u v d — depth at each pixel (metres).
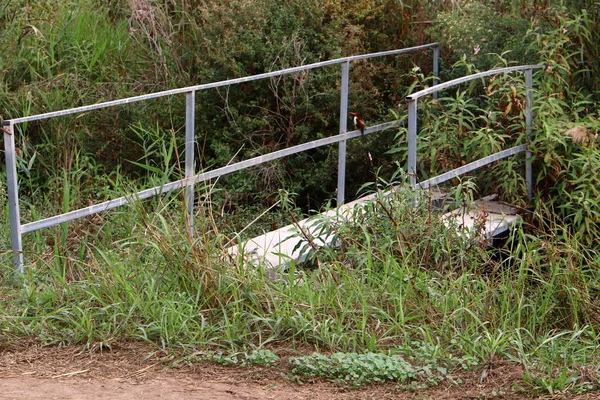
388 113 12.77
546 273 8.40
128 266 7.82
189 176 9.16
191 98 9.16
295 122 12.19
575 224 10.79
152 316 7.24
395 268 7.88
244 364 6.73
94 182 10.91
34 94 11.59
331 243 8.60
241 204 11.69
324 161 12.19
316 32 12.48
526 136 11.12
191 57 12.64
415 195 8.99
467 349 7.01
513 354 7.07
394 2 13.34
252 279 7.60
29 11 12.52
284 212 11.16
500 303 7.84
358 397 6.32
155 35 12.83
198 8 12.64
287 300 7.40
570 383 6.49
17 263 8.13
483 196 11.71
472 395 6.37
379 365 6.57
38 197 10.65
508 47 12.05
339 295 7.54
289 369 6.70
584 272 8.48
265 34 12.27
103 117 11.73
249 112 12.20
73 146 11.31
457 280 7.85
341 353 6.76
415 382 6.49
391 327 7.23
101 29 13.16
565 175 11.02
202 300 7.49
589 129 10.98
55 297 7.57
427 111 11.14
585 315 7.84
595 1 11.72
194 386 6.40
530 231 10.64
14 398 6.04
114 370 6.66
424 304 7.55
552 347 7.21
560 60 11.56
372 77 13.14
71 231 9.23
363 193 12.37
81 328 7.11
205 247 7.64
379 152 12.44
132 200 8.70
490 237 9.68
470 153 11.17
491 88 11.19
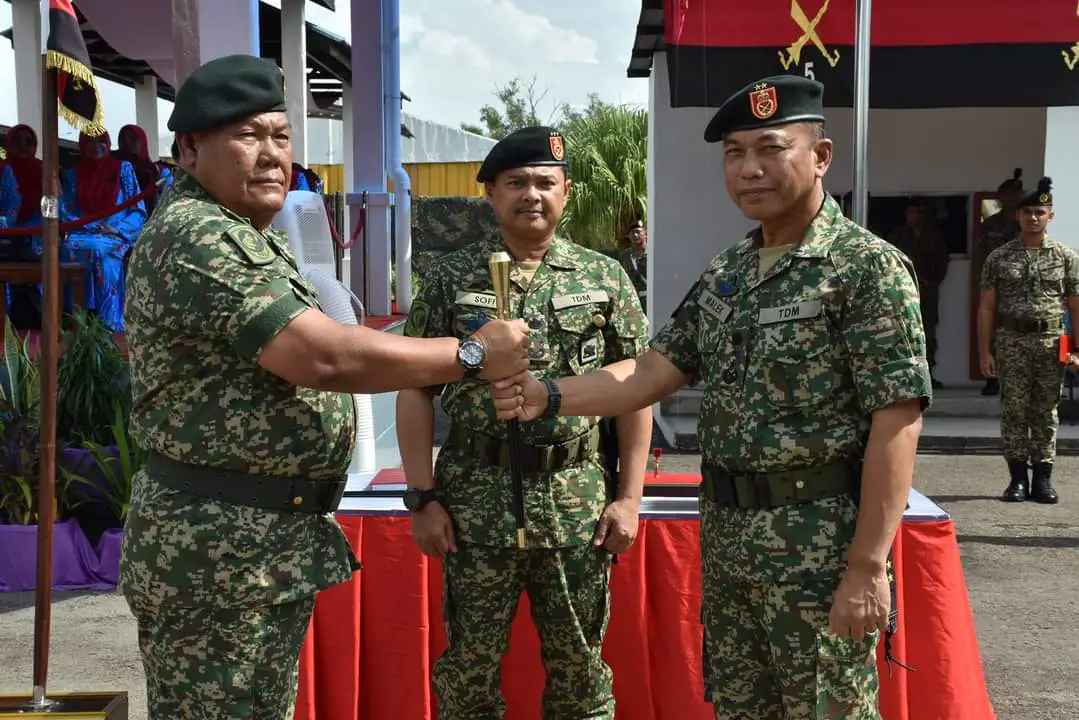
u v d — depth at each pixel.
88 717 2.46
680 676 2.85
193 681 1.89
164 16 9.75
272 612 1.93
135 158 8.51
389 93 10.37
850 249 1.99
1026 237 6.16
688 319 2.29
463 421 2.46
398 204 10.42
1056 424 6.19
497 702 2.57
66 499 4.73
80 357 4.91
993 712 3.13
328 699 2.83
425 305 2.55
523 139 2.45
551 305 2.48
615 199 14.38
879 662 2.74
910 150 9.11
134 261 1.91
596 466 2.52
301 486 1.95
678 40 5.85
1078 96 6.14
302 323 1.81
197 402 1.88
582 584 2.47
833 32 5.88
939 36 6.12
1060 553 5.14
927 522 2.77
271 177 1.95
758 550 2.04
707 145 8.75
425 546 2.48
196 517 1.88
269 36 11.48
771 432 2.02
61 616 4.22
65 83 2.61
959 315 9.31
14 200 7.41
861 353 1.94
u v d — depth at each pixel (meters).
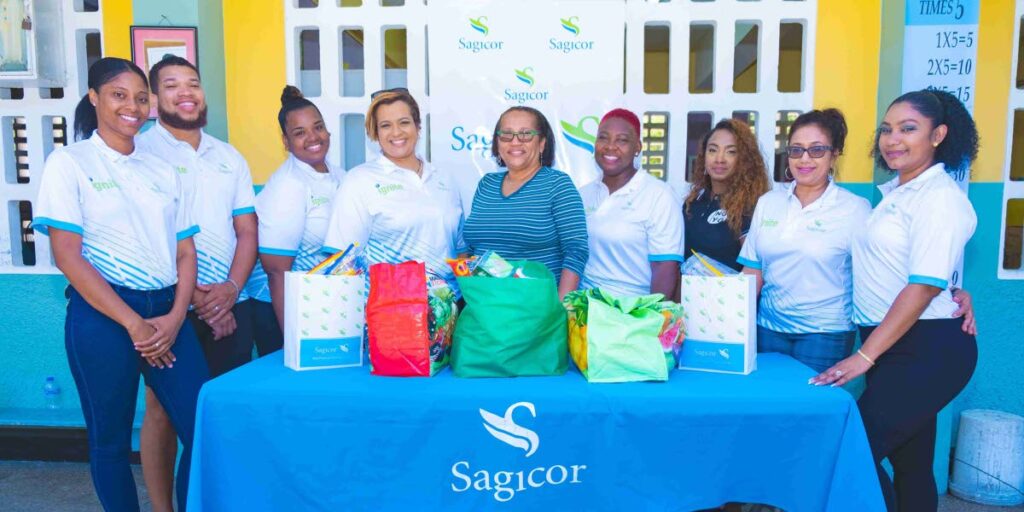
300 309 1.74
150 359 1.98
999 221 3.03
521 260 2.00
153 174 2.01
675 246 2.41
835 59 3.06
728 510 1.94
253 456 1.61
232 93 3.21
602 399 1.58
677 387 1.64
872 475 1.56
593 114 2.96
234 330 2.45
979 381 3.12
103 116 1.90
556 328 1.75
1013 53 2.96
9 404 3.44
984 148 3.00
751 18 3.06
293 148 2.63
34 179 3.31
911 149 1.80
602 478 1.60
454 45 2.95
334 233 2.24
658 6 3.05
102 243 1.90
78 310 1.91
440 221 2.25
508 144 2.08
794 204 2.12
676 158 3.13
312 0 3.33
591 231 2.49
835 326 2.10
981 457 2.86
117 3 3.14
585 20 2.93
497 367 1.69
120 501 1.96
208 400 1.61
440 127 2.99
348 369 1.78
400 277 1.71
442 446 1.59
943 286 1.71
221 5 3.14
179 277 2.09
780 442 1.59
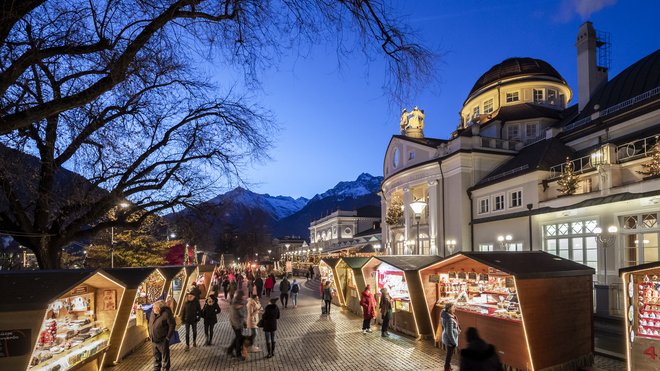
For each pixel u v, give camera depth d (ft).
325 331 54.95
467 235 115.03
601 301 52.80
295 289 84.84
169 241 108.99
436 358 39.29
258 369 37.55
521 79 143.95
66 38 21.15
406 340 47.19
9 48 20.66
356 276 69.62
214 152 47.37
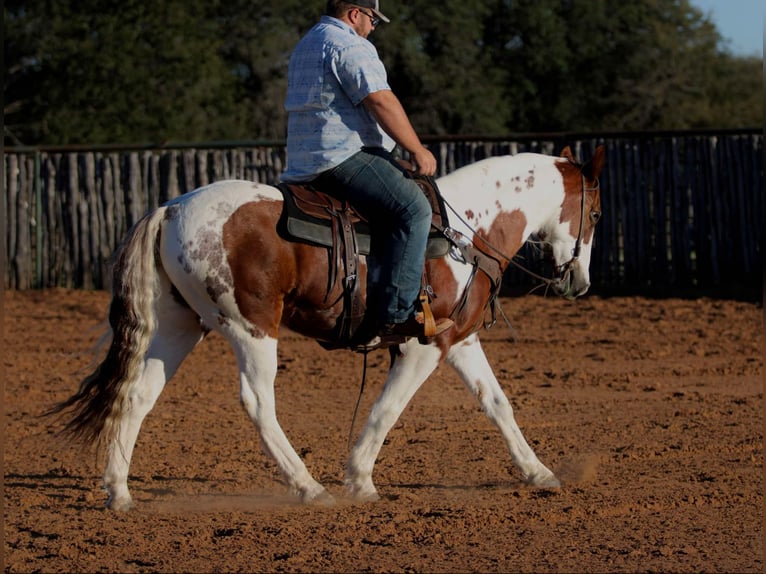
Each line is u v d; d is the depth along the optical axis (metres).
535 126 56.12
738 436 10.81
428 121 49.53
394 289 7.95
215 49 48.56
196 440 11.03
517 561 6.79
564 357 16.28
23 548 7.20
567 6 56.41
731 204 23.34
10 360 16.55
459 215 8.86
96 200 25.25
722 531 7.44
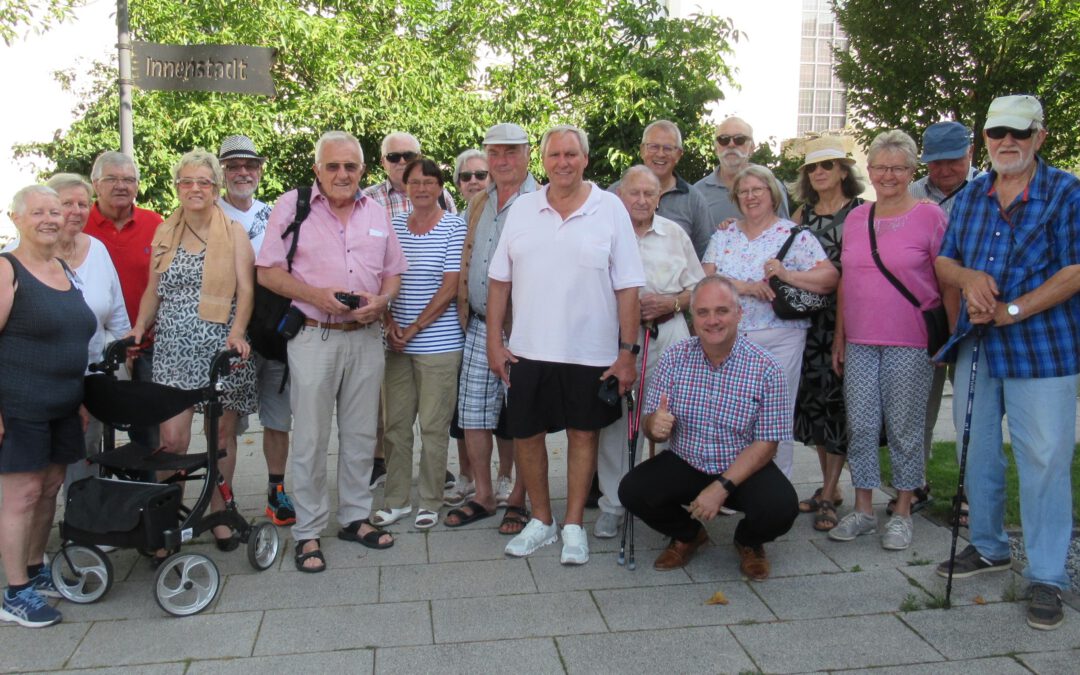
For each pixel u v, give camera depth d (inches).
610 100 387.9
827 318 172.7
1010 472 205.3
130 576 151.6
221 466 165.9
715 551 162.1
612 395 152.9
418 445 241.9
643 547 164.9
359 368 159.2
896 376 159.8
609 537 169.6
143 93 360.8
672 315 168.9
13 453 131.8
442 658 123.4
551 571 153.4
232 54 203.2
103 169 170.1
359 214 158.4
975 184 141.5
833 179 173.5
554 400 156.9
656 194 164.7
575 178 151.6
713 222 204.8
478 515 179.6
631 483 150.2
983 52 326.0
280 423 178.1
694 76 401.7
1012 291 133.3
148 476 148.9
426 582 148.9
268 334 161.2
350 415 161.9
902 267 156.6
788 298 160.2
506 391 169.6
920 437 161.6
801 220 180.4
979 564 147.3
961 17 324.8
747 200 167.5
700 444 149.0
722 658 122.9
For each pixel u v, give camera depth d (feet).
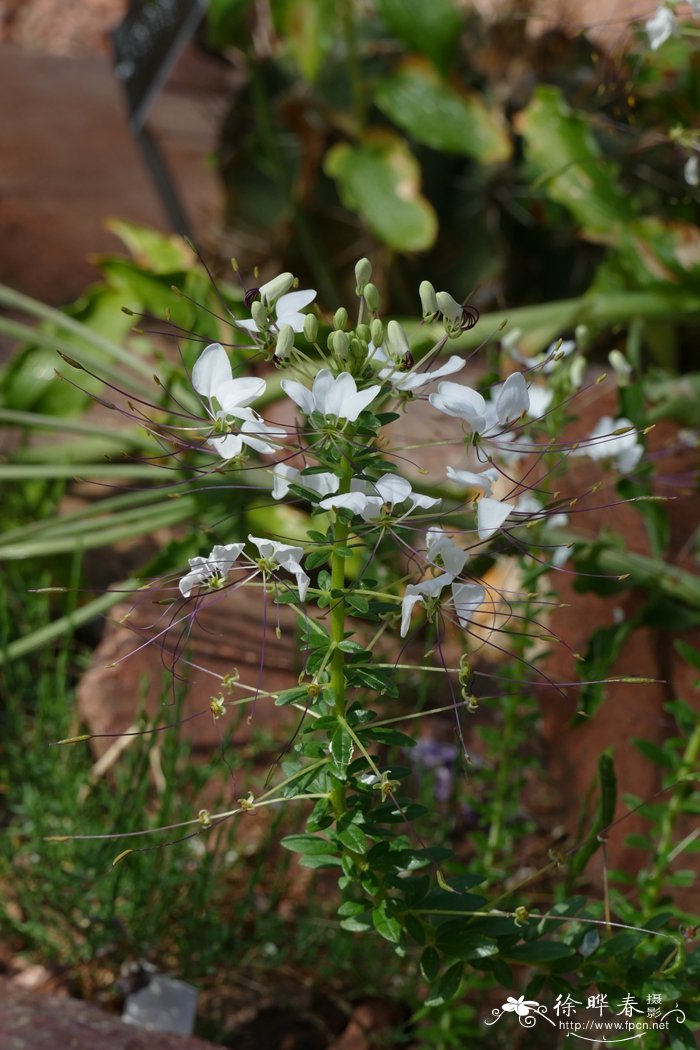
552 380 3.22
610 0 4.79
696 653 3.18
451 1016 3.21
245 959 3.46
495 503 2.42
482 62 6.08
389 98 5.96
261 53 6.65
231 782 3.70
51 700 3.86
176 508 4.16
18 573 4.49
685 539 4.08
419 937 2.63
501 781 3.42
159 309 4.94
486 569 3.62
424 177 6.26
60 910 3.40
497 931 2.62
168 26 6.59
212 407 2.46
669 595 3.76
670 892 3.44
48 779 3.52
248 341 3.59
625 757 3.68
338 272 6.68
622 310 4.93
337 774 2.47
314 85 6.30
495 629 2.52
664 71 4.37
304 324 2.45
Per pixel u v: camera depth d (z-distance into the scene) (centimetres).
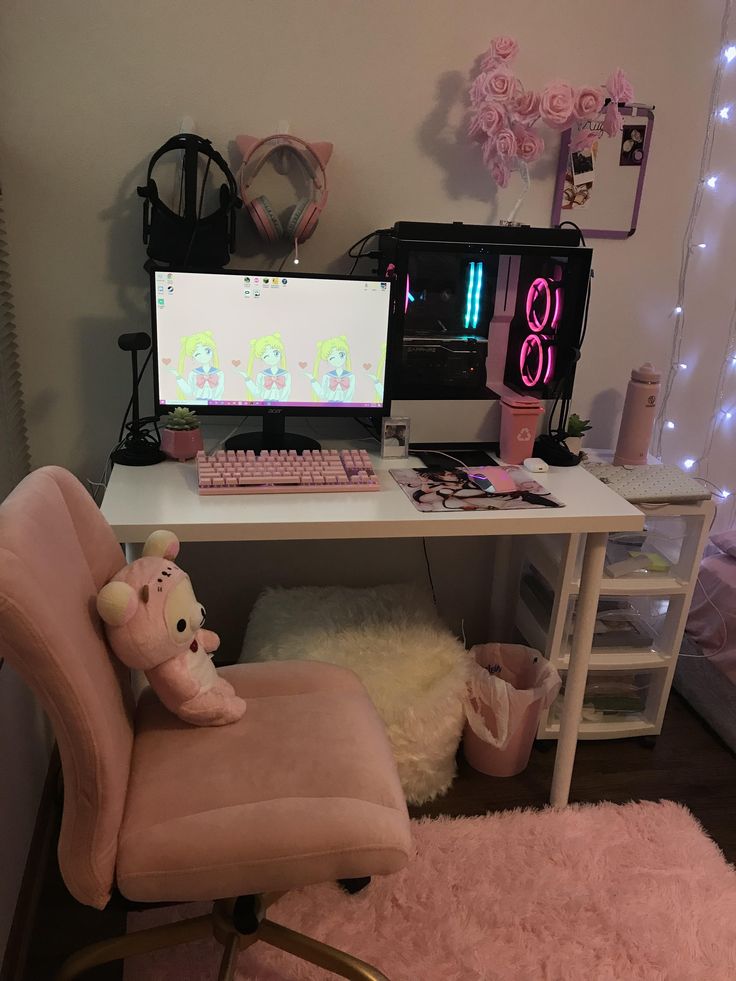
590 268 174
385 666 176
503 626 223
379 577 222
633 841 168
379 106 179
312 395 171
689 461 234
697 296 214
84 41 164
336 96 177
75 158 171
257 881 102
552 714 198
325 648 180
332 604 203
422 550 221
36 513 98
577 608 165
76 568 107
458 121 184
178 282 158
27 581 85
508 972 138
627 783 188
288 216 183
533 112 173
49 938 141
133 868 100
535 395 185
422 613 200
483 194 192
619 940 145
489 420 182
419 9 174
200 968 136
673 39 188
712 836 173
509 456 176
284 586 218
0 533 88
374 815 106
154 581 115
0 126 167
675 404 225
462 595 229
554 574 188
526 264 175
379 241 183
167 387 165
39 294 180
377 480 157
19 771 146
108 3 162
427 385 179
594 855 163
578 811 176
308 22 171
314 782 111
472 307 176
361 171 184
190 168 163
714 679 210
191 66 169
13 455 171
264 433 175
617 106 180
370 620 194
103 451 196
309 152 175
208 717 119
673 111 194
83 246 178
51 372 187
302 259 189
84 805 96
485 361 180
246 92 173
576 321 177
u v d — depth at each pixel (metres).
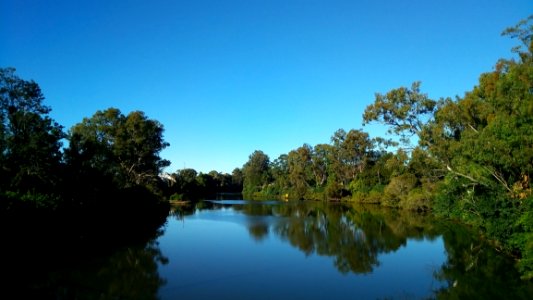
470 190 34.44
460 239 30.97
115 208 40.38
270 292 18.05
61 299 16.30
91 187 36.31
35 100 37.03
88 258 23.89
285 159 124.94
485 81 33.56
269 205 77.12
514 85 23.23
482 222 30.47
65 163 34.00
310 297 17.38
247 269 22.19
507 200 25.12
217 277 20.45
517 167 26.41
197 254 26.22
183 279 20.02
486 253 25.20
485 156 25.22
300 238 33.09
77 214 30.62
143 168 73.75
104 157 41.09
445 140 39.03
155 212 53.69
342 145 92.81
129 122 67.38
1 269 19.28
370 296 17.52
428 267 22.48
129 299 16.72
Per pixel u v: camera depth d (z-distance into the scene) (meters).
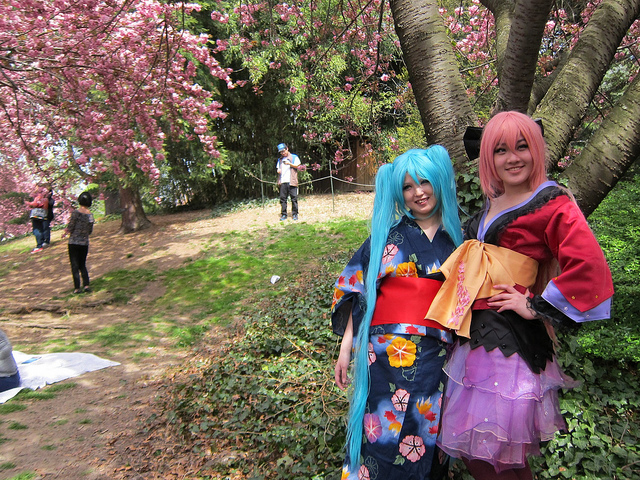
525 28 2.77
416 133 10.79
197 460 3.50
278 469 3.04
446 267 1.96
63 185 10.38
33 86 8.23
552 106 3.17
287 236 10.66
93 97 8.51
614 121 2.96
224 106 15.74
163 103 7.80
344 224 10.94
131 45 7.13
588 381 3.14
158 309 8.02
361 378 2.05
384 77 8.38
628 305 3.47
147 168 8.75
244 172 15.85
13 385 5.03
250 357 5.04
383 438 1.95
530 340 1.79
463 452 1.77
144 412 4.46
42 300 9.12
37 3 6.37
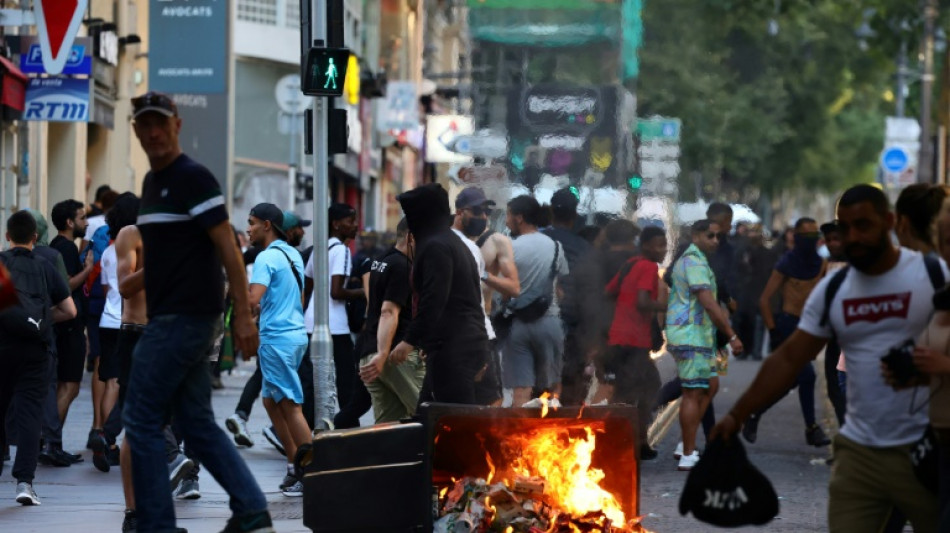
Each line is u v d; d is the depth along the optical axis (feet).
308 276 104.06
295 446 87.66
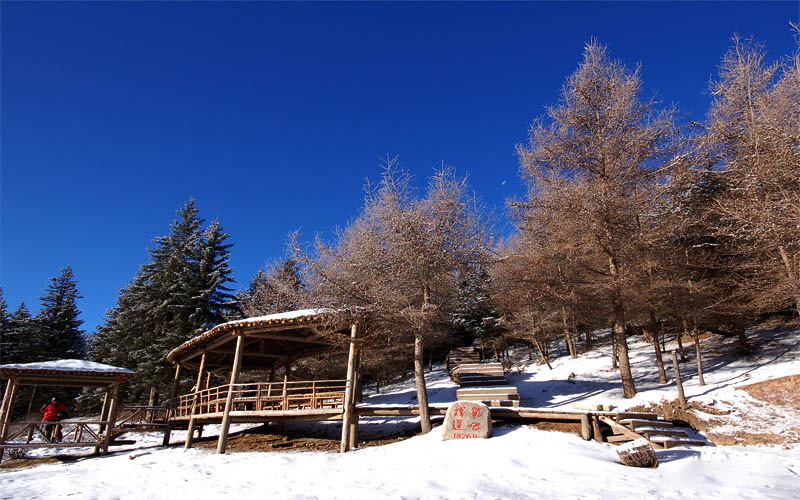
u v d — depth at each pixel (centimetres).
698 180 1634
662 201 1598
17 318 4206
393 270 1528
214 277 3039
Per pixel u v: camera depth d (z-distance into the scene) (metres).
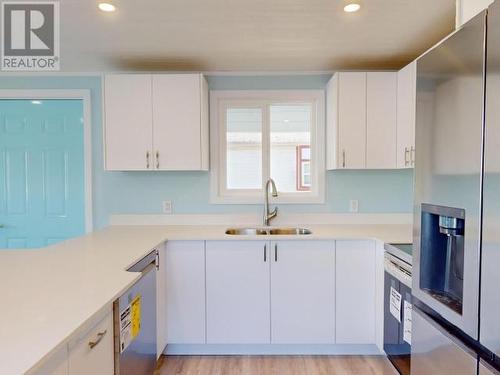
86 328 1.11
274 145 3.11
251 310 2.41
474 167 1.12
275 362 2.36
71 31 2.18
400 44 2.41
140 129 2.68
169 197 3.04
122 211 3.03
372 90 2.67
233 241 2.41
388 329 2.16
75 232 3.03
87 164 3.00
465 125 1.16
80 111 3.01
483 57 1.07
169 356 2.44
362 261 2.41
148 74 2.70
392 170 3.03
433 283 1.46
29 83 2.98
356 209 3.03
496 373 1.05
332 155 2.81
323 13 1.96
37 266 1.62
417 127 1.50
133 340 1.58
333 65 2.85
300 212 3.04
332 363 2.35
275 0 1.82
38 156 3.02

* * * * * * * * *

Exercise brief.
Beginning at the line containing "483 57 1.07", repeat each line exactly through the last line of the entries, and include no other lines.

Task response.
483 57 1.07
169 356 2.44
362 261 2.41
148 74 2.70
392 170 3.03
433 283 1.46
29 83 2.98
356 209 3.03
496 373 1.05
332 155 2.81
323 13 1.96
37 266 1.62
417 127 1.50
133 340 1.58
333 65 2.85
300 212 3.04
332 363 2.35
275 0 1.82
38 156 3.02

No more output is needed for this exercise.